En décembre est paru le dernier ouvrage du Professeur Roberto de Mattei, Il Concilio Vaticano II. Una storia mai scritta (Le Concile Vatican II, une histoire jamais écrite), éditions Lindau. Ce livre a suscité un large débat dans lequel sont intervenus des universitaires et des journalistes tels que Francesco Agnoli, Mario Palmaro, Alessandro Gnocchi, Corrado Gnerre, qui se sont exprimés en faveur des thèses du Pr de Mattei, alors que l’historien progressiste de l’école de Bologne, Alberto Melloni, et le sociologue Massimo Introvigne se sont exprimés contre. Le Pr de Mattei est intervenu dans le débat avec un article, publié dans le quotidien Libero du 12 décembre, dont nous reproduisons ci-dessous un large extrait.
(…) Mgr Gherardini, professeur émérite d’ecclésiologie à l’Université du Latran, dans son livre Le Concile Œcuménique Vatican II, un débat à ouvrir (2009), a bien développé le bon critère de l’herméneutique théologique. Soit l’on estime, comme Mgr Gherardini, que les propositions du Concile Vatican II, non liées à des définitions précédentes, ne sont ni infaillibles ni irréformables et donc même pas contraignantes ; soit l’on accorde au Concile une autorité telle qu’elle éclipse les vingt autres conciles précédents de l’Eglise, les abrogeant ou les remplaçant. Sur ce dernier point, il paraît qu’il n’y a pas de différence entre les historiens de l’école de Bologne, comme le Professeur Alberto Melloni, et les sociologues, comme Massimo Introvigne, qui semblent donner une valeur d’infaillibilité au Concile Vatican II.
Il y a pourtant un deuxième problème qui va au-delà de la discussion sur la continuité/discontinuité des textes conciliaires et ne concerne pas le domaine théologique, mais le domaine historique.

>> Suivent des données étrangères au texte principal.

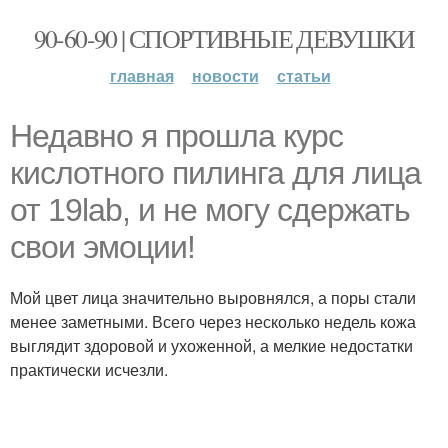
90-60-90 | СПОРТИВНЫЕ ДЕВУШКИ
главная
новости
статьи
Недавно я прошла курс
кислотного пилинга для лица
от 19lab, и не могу сдержать
свои эмоции!
Мой цвет лица значительно выровнялся, а поры стали
менее заметными. Всего через несколько недель кожа
выглядит здоровой и ухоженной, а мелкие недостатки
практически исчезли.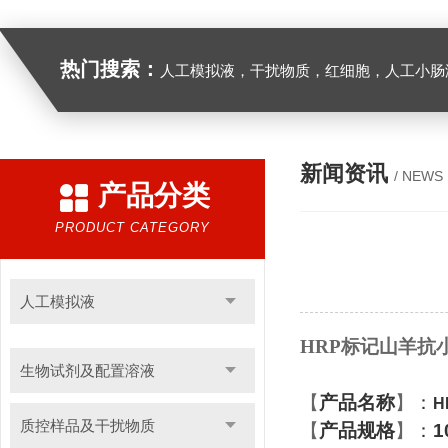
热门搜索：
人工模拟液，干扰物质，红细胞，人工小肠
新闻资讯
/ NEWS
产品分类
PRODUCT CATEGORY
人工模拟液
HRP标记山羊抗
生物试剂及配置溶液
【
产品名称
】
：
H
质控样品及干扰物质
【
产品规格
】
：
1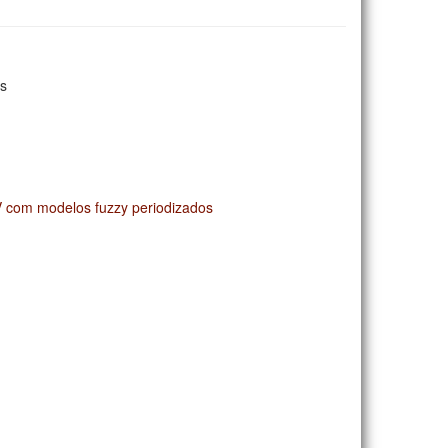
ls
 com modelos fuzzy periodizados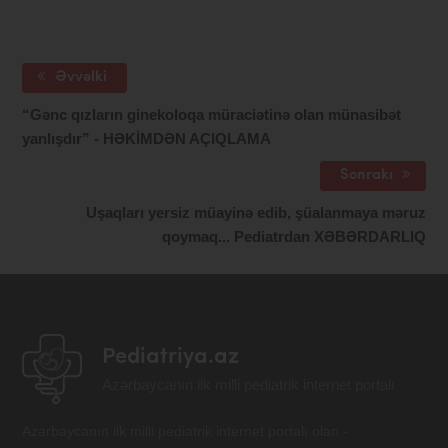
Əvvəlki
“Gənc qızların ginekoloqa müraciətinə olan münasibət
yanlışdır” - HƏKİMDƏN AÇIQLAMA
Sonrakı
Uşaqları yersiz müayinə edib, şüalanmaya məruz
qoymaq... Pediatrdan XƏBƏRDARLIQ
Pediatriya.az
Azərbaycanın ilk milli pediatrik internet portalı
Azərbaycanın ilk milli pediatrik internet portalı olan -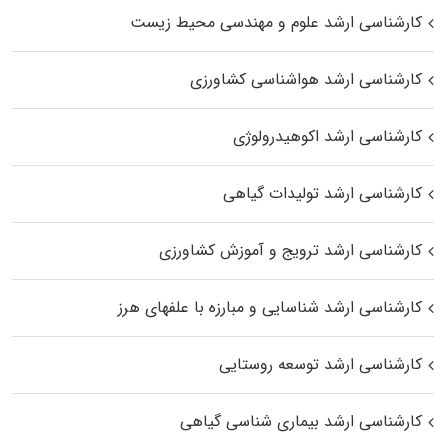
کارشناسی ارشد علوم و مهندسی محیط زیست
کارشناسی ارشد هواشناسی کشاورزی
کارشناسی ارشد اکوهیدرولوژی
کارشناسی ارشد تولیدات گیاهی
کارشناسی ارشد ترویج و آموزش کشاورزی
کارشناسی ارشد شناسایی و مبارزه با علفهای هرز
کارشناسی ارشد توسعه روستایی
کارشناسی ارشد بیماری‌ شناسی گیاهی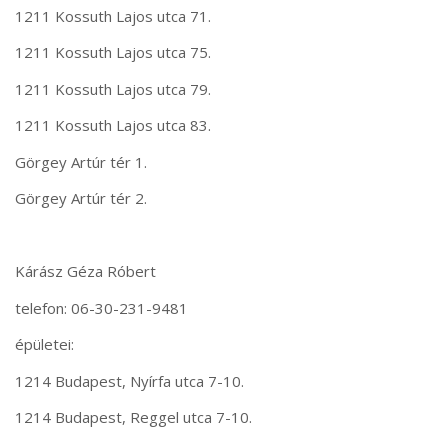
1211 Kossuth Lajos utca 71.
1211 Kossuth Lajos utca 75.
1211 Kossuth Lajos utca 79.
1211 Kossuth Lajos utca 83.
Görgey Artúr tér 1.
Görgey Artúr tér 2.
Kárász Géza Róbert
telefon: 06-30-231-9481
épületei:
1214 Budapest, Nyírfa utca 7-10.
1214 Budapest, Reggel utca 7-10.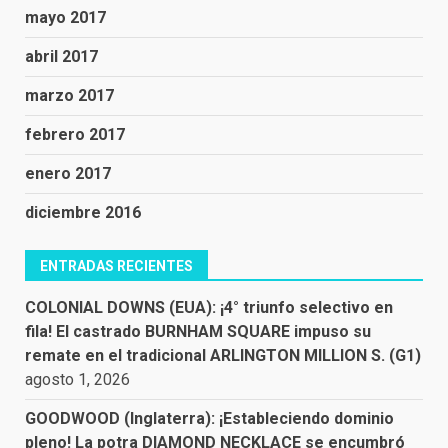
mayo 2017
abril 2017
marzo 2017
febrero 2017
enero 2017
diciembre 2016
ENTRADAS RECIENTES
COLONIAL DOWNS (EUA): ¡4° triunfo selectivo en
fila! El castrado BURNHAM SQUARE impuso su
remate en el tradicional ARLINGTON MILLION S. (G1)
agosto 1, 2026
GOODWOOD (Inglaterra): ¡Estableciendo dominio
pleno! La potra DIAMOND NECKLACE se encumbró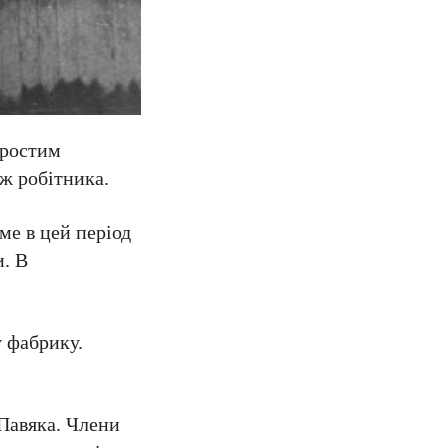
простим
дж робітника.
ме в цей період
и. В
 фабрику.
 Павяка. Члени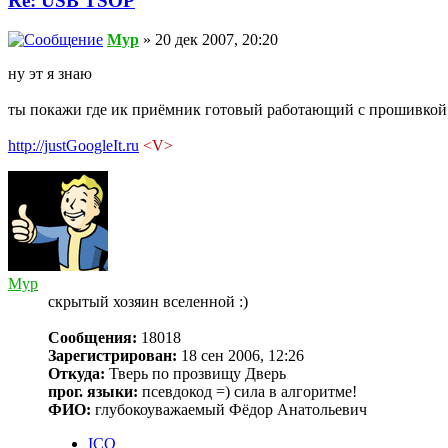
Re: USB TSOP
Myp
» 20 дек 2007, 20:20
ну эт я знаю
ты покажи где ик приёмник готовый работающий с прошивкой
http://justGoogleIt.ru
<V>
Myp
скрытый хозяин вселенной :)
Сообщения:
18018
Зарегистрирован:
18 сен 2006, 12:26
Откуда:
Тверь по прозвищу Дверь
прог. языки:
псевдокод =) сила в алгоритме!
ФИО:
глубокоуважаемый Фёдор Анатольевич
ICQ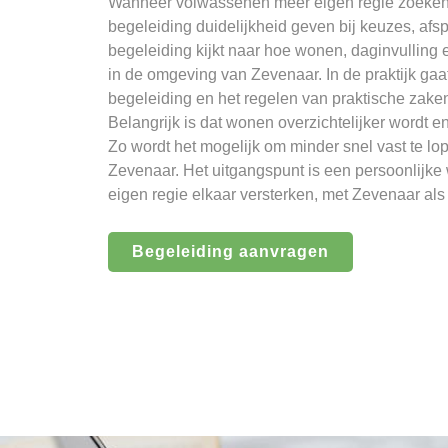
Wanneer volwassenen meer eigen regie zoeken
begeleiding duidelijkheid geven bij keuzes, afsp
begeleiding kijkt naar hoe wonen, daginvulling 
in de omgeving van Zevenaar. In de praktijk gaat
begeleiding en het regelen van praktische zake
Belangrijk is dat wonen overzichtelijker wordt en
Zo wordt het mogelijk om minder snel vast te lo
Zevenaar. Het uitgangspunt is een persoonlijk
eigen regie elkaar versterken, met Zevenaar al
Begeleiding aanvragen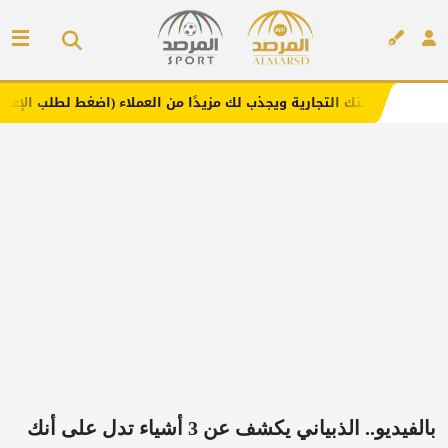
جارية ويجذب لك مزيدًا من العملاء (اضغط لطلب الإعلان)
مفا
إعلان
بالفيديو.. الذبياني يكشف عن 3 أشياء تدل على أنك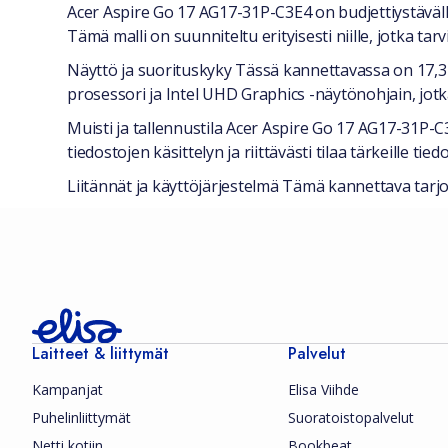
Yleiset tiedot
Acer Aspire Go 17 AG17-31P-C3E4 on budjettiystäväl
Tämä malli on suunniteltu erityisesti niille, jotka ta
Näyttö ja suorituskyky Tässä kannettavassa on 17,3-
prosessori ja Intel UHD Graphics -näytönohjain, jo
Muisti ja tallennustila Acer Aspire Go 17 AG17-31P-
tiedostojen käsittelyn ja riittävästi tilaa tärkeille tiedo
Liitännät ja käyttöjärjestelmä Tämä kannettava tar
Laitteet & liittymät
Palvelut
Kampanjat
Elisa Viihde
Puhelinliittymät
Suoratoistopalvelut
Netti kotiin
Bookbeat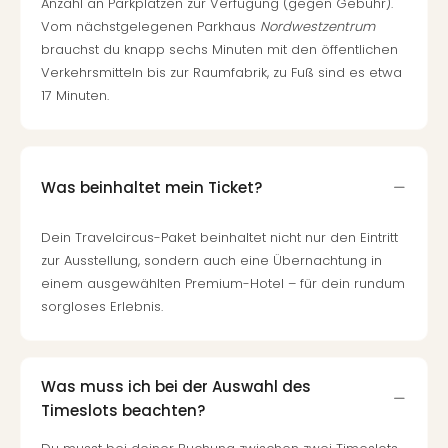
Fest
Anzahl an Parkplätzen zur Verfügung (gegen Gebühr).
Stör
Vom nächstgelegenen Parkhaus
Nordwestzentrum
Fest
brauchst du knapp sechs Minuten mit den öffentlichen
Mus
Verkehrsmitteln bis zur Raumfabrik, zu Fuß sind es etwa
Fuld
17 Minuten.
Are
di
Ver
alle
Was beinhaltet mein Ticket?
Ang
Musi
Dein Travelcircus-Paket beinhaltet nicht nur den Eintritt
Musi
zur Ausstellung, sondern auch eine Übernachtung in
Ham
einem ausgewählten Premium-Hotel – für dein rundum
alle
sorgloses Erlebnis.
Ang
Kultu
&
Spor
Was muss ich bei der Auswahl des
Mus
Timeslots beachten?
Tec
Sins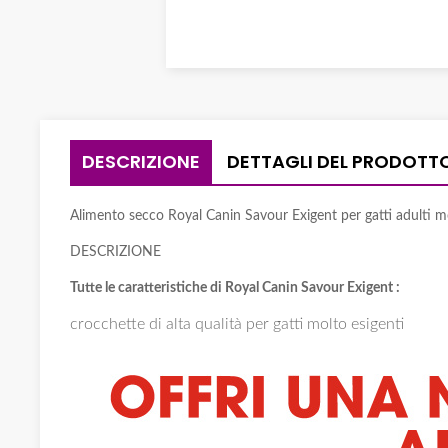
DESCRIZIONE
DETTAGLI DEL PRODOTT
Alimento secco Royal Canin Savour Exigent per gatti adulti mol
DESCRIZIONE
Tutte le caratteristiche di Royal Canin Savour Exigent :
crocchette di alta qualità per gatti molto esigenti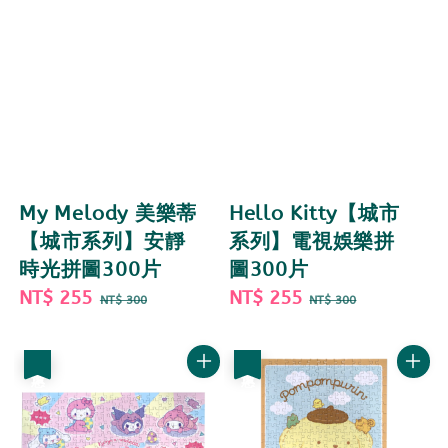
My Melody 美樂蒂
Hello Kitty【城市
【城市系列】安靜
系列】電視娛樂拼
時光拼圖300片
圖300片
Sale
NT$ 255
Regular
Sale
NT$ 255
Regular
NT$ 300
NT$ 300
price
price
price
price
優惠
優惠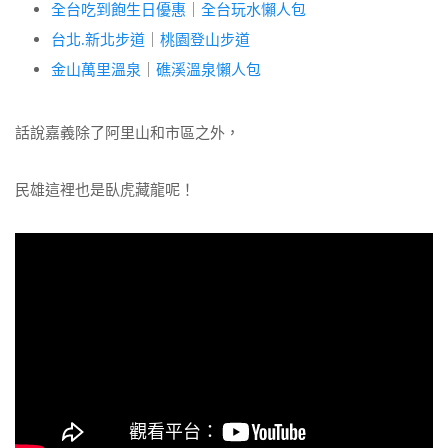
全台吃到飽生日優惠
｜
全台玩水懶人包
台北.新北步道
｜
桃園登山步道
金山萬里溫泉
｜
礁溪溫泉懶人包
話說嘉義除了阿里山和市區之外，
民雄這裡也是臥虎藏龍呢！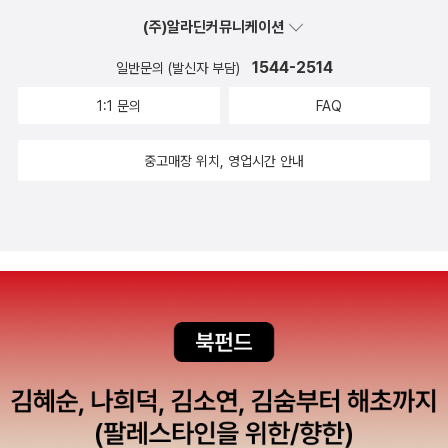
르에 대한 이해가 부족한 것이 보였거든요.장르문학을 번역하는
직 읽지 않고 있는 책.왠지 사야할 것 같아서 샀는데 섹스, 폭력,
에서는뭔가 말끔히 해소된 기분보다, 작가에게 이리저리 끌려다
인의 용의자 비카스 스와루프의 <슬럼독 밀리어네어>를 읽고
(주)알라딘커뮤니케이션
번역자가 모두 전문가일 필요는 없습니다. 그렇지만 전문가인 양
마초이즘. 경찰소설. 영 내 취향은 아니올시다. 자극적이고, 섬세
니다 겨우 놓여난 기분이 들었다.<오만과 편견, 그리고 좀비>는
곧이어 읽은 책인데요, 같은 작가의 작품 답게 전달하고자 하는
하는 것은 거부합니다.물론 이런 실수는 대부분 초기 번역 작품에
1544-2514
일반문의 (발신자 부담)
와는 거리가 멀어 한 때 추리소설 하면 생각했던, 총질하고,야하
<오만과 편견>의 자칭 애독자로서, 아류작!이라는 고정관념 하
주제나 작품의 전반적인 분위기가 비슷합니다. 비카스 스와루프
서 주로 발견한 것입니다. 솔직히 요즘은 조영학 씨가 쓴 작품해
고,얼토당토않은 비현실적 영웅 있는 킬링타임용 소설. 확실히 예
1:1 문의
FAQ
에 보지 않으려 했으나;;; 읽고 나서는 전혀 후회없었던 작품이다.
는 문학을 전공하지도 않았고, 프로 작가도 아닌데 이야기 구성을
설은 읽지 않습니다만 이런 실수를 되풀이하지 않으리라 믿습니
전에 가지고 있던 <독원숭이>도 나의 이런 선입견에 한몫했다.
만약읽지 않았다면 후회했겠지. <오만과 편견>을 사랑하는 사
참 매끄럽게 잘 하고, 다양한 인물상을 통해 인도의 정치, 사회,
다. 돌이켜보니 조영학 씨가 번역한 작품 중 상당히 많은 작품을
중고매장 위치, 영업시간 안내
그걸 까맣게 잊고 이걸 사고, 읽어버린 나를 보면, 확실히 마케팅
람들에게 전혀 욕 먹지 않을 정도로, 원작의 캐릭터나 플롯을 잘
종교 문제나 사회적 분위기를 전하는 점이 멋지고 마음에 듭니다.
읽었고, 현재도 읽고 있으며, 앞으로 읽을 것 같군요. 그러기에 투
과 표지의 중요성. 이 책 왠지 추리소설 독자라면 읽어야 할 것 같
살렸다. 읽는 내내 키득거렸고, 원작의 재미를 떠올렸으며, 엘리
제가 존경하는 작가 중에 한 분이에요. <슬럼독>과 같이 읽어보
덜거려봤습니다. 게다가 이런 불만조차 지극히 개인적인 취향일
은 분위기로 선전하잖아.사와자키 시리즈 2탄. 처음 <그리고 밤
자베스와 다아시가 얼마나 사랑스러운 인물들이었는지 다시 한
시면 좋을 것 같습니다. 지금이 아니면 안 될 것 같아서 유명 웹
뿐이죠.아래 작품들은 조영학 씨가 번역한 작품들이자 앞으로 읽
은 되살아난다>에서는 챈들러짭이냐, 하며 투덜거렸는데, 이번
번 생각하게 되었다. 덕분에 이 작가가 집필하고 있다는뱀파이어
툰 작가이자 카피라이터인 '루나파크' 홍인혜 님이 쓰신 여행 에
으려고 마음 먹은 작품들이네요.
편에서는 그런 느낌이 희미했다. 여전히 챈들러 스러운 하드보일
헌터인 링컨의이야기도 엄청 기대! ㅋ 한 때, 누구나 그랬겠지만
세이입니다. 제목 그대로 '지금이 아니면 안 될 것 같아서' 회사일
드이지만, 나름의 설정에 익숙해졌고, 하라 료는 괜찮은 이야기꾼
에쿠니 가오리에게 열광했던 적이 있다. 난 항상 바나나보다는 가
을 놓고 장기간 영국 런던에 체류하며 겪은 일들에 대한 내용입니
이고, 표지는 성의없고, 의미없고, 인테리어는 진짜 뷁이지만, 책
오리였는데, <반짝반짝 빛나는>과 <낙하하는 저녁>에서 완전
다. 여행 에세이지만 2,30대 여성들이 살면서 느끼는 소소한 재
은 재미있었다.'신문하다' 가 절대로 틀렸고, '심문하다'가 맞는 줄
히 반해버렸기 때문이었다. 아, 그냥 딱 거기까지였다. 혹시나 하
미나 행복, 어처구니 없는 실수부터 나란 존재에 대한 고민, 미래
알았는데, 둘 다 같은 뜻이 있구나. 비채라서 놀랍지는 않지만, 전
며 읽어보는 작품들은 그 어느 것도 마음에 들지 않았는데, 이번
에 대한 불안감 같은 것이 잘 녹아있는 책이에요. 여행 에세이를
편도 오타로 무지 까였던걸로 기억하는데, 이번편에도 오타가 꽤
작품 <좌안>도 마찬가지. 그냥, 늙어가고 있는 나 자신이 슬펐을
굉장히 좋아하는 편이 아닌데 이 책은 정말 너무나도 마음에 들어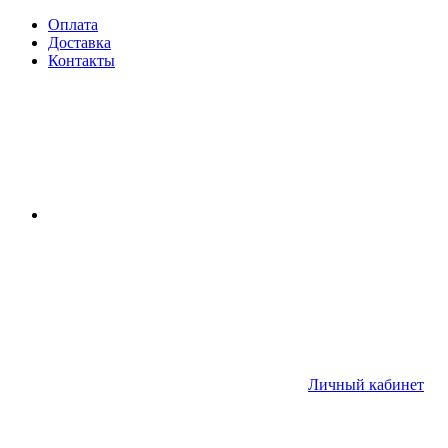
Оплата
Доставка
Контакты
Личный кабинет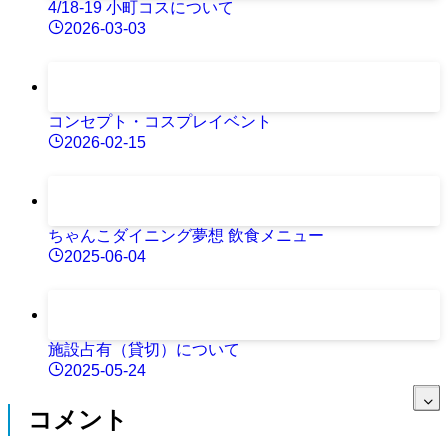
4/18-19 小町コスについて
2026-03-03
コンセプト・コスプレイベント
2026-02-15
ちゃんこダイニング夢想 飲食メニュー
2025-06-04
施設占有（貸切）について
2025-05-24
コメント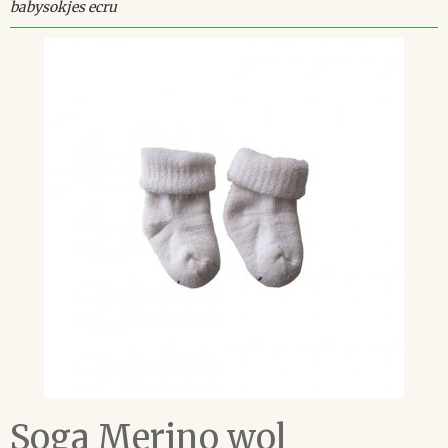
babysokjes ecru
Soga Merino wol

C’est le sujet auquel j’ai voulu apporter une contribution dans mon récent livre, Il Concilio Vaticano II. Una storia mai scritta, publié par les éditions Lindau en décembre 2010. Dans cet ouvrage, je ne propose pas une lecture théologique des textes, afin d’en évaluer la continuité ou la discontinuité avec la Tradition de l’Eglise, mais une reconstruction historique de ce qui se passa à Rome entre le 11 octobre 1962 et le 8 décembre 1965. Il s’agit d’un travail complémentaire à l’approche théologique et qui ne devrait donner de souci à personne. On ne comprend pas en effet les réactions préoccupées de ceux qui craignent que cette histoire puisse apporter de l’eau au moulin de l’herméneutique de la discontinuité. Faudrait-il alors renoncer à écrire l’histoire du Concile Vatican II ?
Ou faudrait-il admettre que seule l’école de Bologne a le droit de l’écrire, elle qui a offert des contributions certes remarquables, mais idéologiquement tendancieuses ? Et si des éléments de discontinuité devaient émerger, sur le plan historique, pourquoi craindre leur divulgation ? Comment nier une discontinuité, non pas ici dans les contenus, mais dans le nouveau langage du Concile Vatican II ? Un langage fait non seulement de déclarations, mais aussi de gestes, de silences et d’omissions, qui peuvent révéler les tendances profondes d’un événement encore plus que le contenu des textes. L’histoire de l’inexplicable silence sur le communisme, par exemple, de la part d’un Concile qui aurait dû s’occuper des faits du monde, ne peut pas être ignorée.
L’historien qui se prépare à cette tâche ne peut pas isoler les textes du Concile Vatican II du contexte historique au sein duquel ils furent produits, car c’est justement du contexte qu’il s’occupe en tant qu’historien. De même, le Concile Vatican II ne peut pas être présenté comme un événement qui ne concerne que trois années de l’histoire de l’Eglise, sans en considérer les racines profondes et les conséquences également profondes qu’il eut dans l’Eglise et dans la société.
La prétention de séparer le Concile du post-Concile est aussi insoutenable que celle de séparer les textes conciliaires du contexte pastoral où ils furent écrits. Aucun historien sérieux et même aucune personne de bon sens ne pourrait accepter cette séparation artificielle qui naît d’un pur parti pris et non d’une sereine et objective évaluation des faits. Encore aujourd’hui, nous vivons les conséquences de la « Révolution conciliaire » qui anticipa et accompagna celle de Mai 68. Pourquoi le cacher ? L’Eglise, comme l’affirma Léon XIII, ouvrant aux chercheurs les Archives Secrètes du Vatican, « ne doit pas craindre la vérité ».